Top of Supplied material
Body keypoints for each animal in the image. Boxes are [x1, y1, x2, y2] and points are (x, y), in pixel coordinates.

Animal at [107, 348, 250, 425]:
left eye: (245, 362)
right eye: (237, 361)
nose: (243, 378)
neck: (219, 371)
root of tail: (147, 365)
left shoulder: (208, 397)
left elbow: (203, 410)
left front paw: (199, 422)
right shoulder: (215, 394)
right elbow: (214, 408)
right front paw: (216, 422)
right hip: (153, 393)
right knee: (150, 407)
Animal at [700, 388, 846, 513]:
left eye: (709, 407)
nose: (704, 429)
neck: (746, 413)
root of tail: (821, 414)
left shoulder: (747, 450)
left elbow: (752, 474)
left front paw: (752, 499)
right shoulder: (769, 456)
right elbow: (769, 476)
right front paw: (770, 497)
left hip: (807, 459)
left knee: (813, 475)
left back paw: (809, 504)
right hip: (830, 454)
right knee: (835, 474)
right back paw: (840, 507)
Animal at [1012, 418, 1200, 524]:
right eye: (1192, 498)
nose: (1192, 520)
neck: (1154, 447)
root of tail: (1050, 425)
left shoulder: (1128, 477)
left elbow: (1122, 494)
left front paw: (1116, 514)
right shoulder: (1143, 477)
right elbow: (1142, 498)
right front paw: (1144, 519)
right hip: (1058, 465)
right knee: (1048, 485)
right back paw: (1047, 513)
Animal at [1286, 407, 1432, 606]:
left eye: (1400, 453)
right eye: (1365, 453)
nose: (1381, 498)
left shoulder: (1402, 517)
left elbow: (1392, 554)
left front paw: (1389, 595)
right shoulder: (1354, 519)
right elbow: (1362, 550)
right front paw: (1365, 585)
Bottom of Supplied material
◆ **Work instructions**:
Count the lines of the data that hold the string "elbow", and give that number as the entire reply.

◆ **Result of the task**:
8